Meh, let me as a user decide if an app should be allowed in the background or not.
The "kill everything" approach to keep battery life is just a band aid and more often than not just ruining someone's experience. I've heard sooo many stories of people using fitness trackers on ios that stops working in the middle of a run, for instance.
there are other solutions to accomplish the same goal (edit: maybe not all of the whatsapp features though), but it requires a bit of work.
I believe the reason they did that was to allow whatsapp to keep working when they decided to update the voip notification behavior on ios 12 (or 13 ?) and stop forwarding voip if the app didn't actually trigger an "incoming call" screen after the notification has arrived.
I don't think Apple let Uber record device screen from background. I think this is something that Uber would be proactively avoiding doing to remain in App Store.
The linked article states that it was granted to render map on old Apple Watch.
I don't understand how this is even a security concern. How does it matter whether an app accesses the camera while it is taking up the full screen vs half?

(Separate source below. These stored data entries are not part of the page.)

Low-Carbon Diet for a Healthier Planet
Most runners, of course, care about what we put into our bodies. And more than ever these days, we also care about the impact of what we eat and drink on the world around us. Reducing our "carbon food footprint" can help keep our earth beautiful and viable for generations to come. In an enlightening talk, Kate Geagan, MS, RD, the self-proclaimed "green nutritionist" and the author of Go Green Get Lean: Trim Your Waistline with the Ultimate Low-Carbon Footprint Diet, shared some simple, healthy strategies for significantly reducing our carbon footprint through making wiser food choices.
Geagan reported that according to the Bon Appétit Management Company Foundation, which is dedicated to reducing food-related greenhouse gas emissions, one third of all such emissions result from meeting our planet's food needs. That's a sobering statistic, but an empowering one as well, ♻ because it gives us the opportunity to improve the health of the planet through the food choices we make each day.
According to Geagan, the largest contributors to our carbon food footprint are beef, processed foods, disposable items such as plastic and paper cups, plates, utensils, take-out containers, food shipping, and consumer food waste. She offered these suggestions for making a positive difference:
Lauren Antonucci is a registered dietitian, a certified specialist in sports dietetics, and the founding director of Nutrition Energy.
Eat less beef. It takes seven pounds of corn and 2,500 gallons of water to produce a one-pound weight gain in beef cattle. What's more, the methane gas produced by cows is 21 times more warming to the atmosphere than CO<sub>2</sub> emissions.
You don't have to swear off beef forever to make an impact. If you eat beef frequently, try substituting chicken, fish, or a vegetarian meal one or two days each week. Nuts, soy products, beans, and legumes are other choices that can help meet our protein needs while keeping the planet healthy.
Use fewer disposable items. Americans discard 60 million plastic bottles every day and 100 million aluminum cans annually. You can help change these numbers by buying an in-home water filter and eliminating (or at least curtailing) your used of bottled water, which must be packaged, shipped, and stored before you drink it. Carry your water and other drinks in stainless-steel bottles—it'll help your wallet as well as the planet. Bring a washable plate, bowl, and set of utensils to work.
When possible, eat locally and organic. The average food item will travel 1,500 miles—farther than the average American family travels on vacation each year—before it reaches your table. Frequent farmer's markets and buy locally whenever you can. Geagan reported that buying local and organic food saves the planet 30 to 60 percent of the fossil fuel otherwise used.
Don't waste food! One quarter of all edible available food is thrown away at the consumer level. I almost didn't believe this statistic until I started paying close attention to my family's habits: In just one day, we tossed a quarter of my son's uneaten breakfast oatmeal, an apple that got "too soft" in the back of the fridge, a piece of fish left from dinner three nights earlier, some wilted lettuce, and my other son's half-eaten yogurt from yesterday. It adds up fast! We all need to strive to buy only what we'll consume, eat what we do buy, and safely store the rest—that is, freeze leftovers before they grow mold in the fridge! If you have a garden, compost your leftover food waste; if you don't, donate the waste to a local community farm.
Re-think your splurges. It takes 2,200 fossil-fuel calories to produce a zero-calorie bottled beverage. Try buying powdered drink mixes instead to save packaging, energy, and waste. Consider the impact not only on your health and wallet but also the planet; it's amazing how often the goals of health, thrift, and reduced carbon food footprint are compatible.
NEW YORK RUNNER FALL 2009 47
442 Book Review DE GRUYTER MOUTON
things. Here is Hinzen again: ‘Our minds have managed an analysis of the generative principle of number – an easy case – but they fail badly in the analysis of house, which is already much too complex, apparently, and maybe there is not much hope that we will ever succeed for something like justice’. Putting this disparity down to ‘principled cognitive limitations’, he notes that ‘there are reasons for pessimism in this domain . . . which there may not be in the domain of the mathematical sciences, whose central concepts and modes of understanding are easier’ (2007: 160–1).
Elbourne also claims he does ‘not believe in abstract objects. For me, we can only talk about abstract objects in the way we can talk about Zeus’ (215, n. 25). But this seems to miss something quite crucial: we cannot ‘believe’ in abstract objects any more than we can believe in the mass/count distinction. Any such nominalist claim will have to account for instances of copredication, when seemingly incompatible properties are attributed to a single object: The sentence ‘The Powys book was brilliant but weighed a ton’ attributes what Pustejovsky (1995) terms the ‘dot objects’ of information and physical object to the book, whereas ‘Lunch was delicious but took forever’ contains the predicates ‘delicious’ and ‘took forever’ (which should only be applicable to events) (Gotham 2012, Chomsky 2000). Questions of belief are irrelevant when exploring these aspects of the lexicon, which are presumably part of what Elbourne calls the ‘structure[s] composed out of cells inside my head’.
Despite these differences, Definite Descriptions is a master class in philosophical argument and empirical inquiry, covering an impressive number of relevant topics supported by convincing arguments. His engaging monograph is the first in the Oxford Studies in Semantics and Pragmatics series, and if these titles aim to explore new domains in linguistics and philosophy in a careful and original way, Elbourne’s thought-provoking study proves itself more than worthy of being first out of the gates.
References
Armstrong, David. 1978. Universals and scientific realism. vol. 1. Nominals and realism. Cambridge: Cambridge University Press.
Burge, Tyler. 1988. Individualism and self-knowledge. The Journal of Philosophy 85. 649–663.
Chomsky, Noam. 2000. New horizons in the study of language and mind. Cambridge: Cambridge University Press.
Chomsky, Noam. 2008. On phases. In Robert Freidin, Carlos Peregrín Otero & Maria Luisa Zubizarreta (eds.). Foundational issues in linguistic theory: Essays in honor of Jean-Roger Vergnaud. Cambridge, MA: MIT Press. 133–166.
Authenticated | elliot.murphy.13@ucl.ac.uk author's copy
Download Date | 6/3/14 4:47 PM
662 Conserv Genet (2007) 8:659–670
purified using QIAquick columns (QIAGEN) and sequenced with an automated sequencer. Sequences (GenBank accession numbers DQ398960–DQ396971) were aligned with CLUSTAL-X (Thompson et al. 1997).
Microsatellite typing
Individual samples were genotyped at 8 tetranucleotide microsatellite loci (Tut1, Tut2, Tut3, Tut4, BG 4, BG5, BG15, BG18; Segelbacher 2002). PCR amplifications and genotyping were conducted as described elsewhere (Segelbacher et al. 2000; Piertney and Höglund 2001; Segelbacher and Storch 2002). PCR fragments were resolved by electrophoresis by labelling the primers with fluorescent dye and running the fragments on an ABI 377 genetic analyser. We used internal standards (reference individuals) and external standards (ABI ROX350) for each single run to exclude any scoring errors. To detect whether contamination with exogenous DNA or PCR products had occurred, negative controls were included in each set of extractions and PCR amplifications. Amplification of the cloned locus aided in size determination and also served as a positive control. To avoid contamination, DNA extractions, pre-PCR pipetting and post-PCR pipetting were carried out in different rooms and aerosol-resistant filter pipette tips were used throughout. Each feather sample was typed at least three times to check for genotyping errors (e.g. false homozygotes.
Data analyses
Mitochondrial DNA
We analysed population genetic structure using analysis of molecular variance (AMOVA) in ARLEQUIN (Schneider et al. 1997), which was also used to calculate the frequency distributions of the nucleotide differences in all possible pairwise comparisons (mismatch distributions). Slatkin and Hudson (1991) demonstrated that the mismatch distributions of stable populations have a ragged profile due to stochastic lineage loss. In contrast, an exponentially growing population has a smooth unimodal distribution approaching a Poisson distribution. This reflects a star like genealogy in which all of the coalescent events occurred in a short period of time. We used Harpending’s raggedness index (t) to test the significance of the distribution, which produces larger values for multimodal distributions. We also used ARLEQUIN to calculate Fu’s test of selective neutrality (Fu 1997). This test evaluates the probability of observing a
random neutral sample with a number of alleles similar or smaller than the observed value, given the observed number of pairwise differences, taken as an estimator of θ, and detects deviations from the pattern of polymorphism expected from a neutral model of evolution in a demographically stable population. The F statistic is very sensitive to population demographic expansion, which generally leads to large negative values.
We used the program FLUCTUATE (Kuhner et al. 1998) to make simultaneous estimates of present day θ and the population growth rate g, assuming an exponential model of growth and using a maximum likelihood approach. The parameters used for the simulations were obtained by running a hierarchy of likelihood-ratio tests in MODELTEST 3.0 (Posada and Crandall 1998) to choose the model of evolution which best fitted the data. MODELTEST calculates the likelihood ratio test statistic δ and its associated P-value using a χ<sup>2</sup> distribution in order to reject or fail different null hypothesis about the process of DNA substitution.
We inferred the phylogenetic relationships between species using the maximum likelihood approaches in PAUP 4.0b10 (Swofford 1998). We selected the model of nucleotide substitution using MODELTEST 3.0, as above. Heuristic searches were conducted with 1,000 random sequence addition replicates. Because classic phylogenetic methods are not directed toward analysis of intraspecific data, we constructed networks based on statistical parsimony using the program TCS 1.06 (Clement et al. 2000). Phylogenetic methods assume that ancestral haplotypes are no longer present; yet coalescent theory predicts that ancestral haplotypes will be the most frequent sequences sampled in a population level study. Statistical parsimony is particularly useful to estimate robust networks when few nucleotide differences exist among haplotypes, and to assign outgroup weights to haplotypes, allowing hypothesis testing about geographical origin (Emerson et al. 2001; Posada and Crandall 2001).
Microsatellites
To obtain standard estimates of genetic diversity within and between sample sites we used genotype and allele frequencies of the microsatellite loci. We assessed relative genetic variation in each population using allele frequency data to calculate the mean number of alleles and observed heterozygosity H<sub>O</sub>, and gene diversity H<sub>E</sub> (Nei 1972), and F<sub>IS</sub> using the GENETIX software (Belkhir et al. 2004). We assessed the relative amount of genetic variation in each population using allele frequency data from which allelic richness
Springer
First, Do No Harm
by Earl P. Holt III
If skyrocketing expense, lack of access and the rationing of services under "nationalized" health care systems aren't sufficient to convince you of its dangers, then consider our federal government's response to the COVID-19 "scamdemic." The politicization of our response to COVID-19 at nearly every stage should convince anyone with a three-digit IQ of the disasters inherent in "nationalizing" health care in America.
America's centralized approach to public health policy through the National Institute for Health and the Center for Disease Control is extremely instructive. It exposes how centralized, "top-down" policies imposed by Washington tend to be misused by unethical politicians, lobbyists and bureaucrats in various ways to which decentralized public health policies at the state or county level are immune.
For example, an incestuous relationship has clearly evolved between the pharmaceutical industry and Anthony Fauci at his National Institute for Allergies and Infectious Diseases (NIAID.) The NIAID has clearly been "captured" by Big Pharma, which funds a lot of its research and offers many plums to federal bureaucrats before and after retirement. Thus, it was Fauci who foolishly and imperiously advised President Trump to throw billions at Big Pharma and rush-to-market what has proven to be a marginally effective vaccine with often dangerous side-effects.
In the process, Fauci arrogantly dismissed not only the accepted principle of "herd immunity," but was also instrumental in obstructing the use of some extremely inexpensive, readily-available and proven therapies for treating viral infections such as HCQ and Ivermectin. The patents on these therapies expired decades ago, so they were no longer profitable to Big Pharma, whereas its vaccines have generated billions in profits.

Put the camera dot on the side of the app using it. Also is this really the issue? You can have an app voice recording and even quit it and it’s just fine.
Do you know when your boss says “just do x” and you get frustrated by him not realizing the difficulty or implications of his request? That’s us right now. Just add dot on the side of the app. There is one bar, to start with. Not two.
I could see sneakiness happening with an app that detects another app is sidescreened and you think the first has the camera but it’s actually the second. Not sure how effective it would be.
Do we know the full details of this API or is there something nefarious it can do we’re unaware of? Remember several years ago they discovered the webcam can be enabled on Macs without the light turning on? I know this is iOS/iPadOS, but as a consumer I’d like to know what it can do specifically. Or did I miss something?
It looks slightly risky because an app can continue to use the webcam after being backgrounded. I can imagine nefarious apps tricking a user into streaming their webcam for hours after using the app once.
Apple probably decided that was safe enough only if the app has been through some extra review to ensure it has a clear UI so the user understands they are still streaming video somewhere.
Personally, I see nothing newsworthy here. Seems like Apple is using private entitlements the way they use private API: to implement something now that public entitlements that public variants can't accomplish, and maybe make them public in the future when polished enough.
Otherwise, well, there goes your narrative of having a level playing field. The problem with this is, the loss of trust results in a slow, unending decay that only becomes obvious in retrospect.
It may not seem like it, but billions of dollars of value are at stake with little things like this. If you work at Apple, you should raise the alarm.